Task requirements> Could the records below be restated word for word, without a single picture?

Joint position lists
============================================================

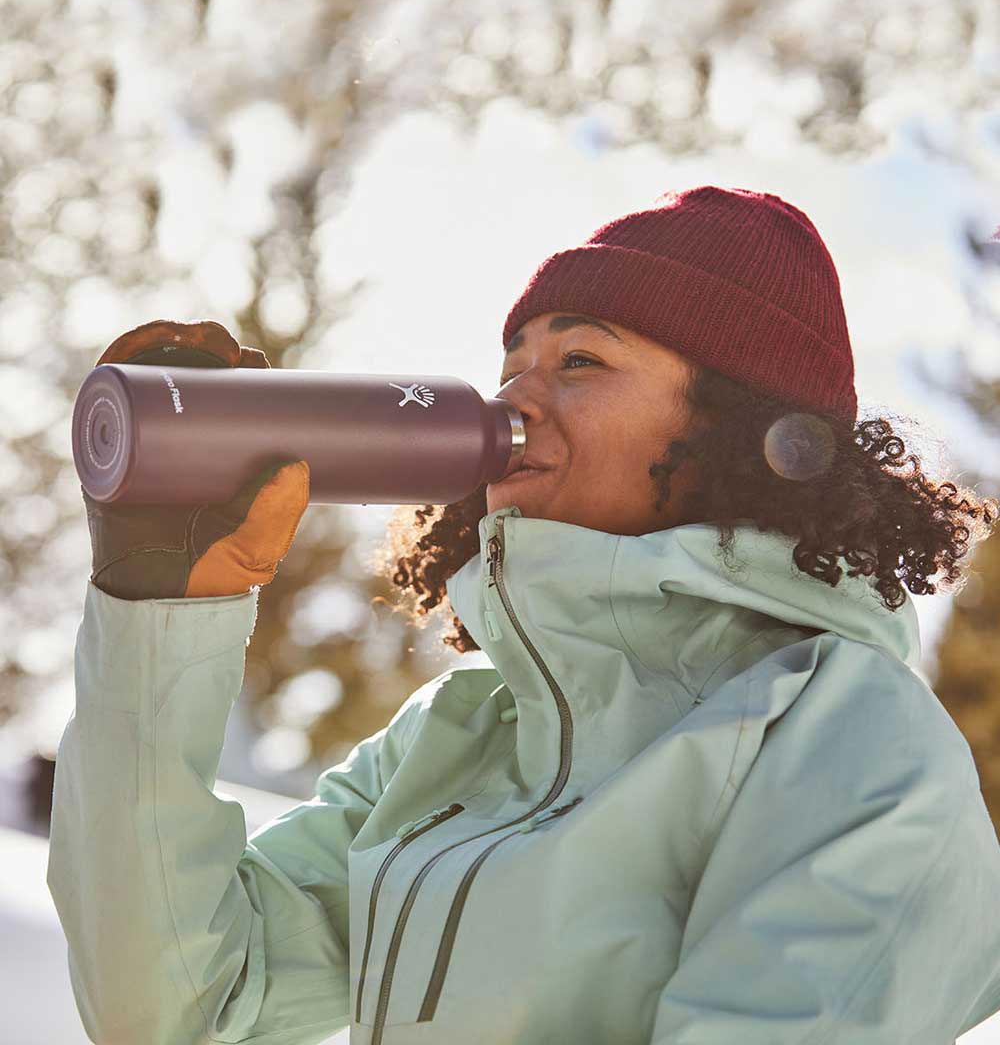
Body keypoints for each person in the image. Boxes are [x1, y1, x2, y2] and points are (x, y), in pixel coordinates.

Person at [48, 186, 1000, 1045]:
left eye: (580, 360)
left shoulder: (852, 742)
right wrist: (157, 609)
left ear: (735, 427)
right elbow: (175, 1009)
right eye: (512, 363)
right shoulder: (461, 737)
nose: (516, 399)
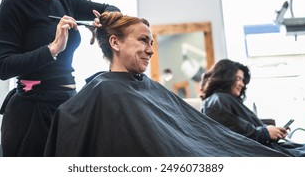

============================================================

Expected output>
Body keypoints for each person in the image. Boxes are [x1, y1, x2, y2] and points are (x, y), in pixel coordinates.

Person at [48, 186, 1000, 1045]:
left eye: (580, 360)
left shoulder: (852, 742)
right wrist: (157, 609)
left ear: (735, 427)
right elbow: (175, 1009)
right eye: (512, 363)
right shoulder: (461, 737)
nose: (516, 399)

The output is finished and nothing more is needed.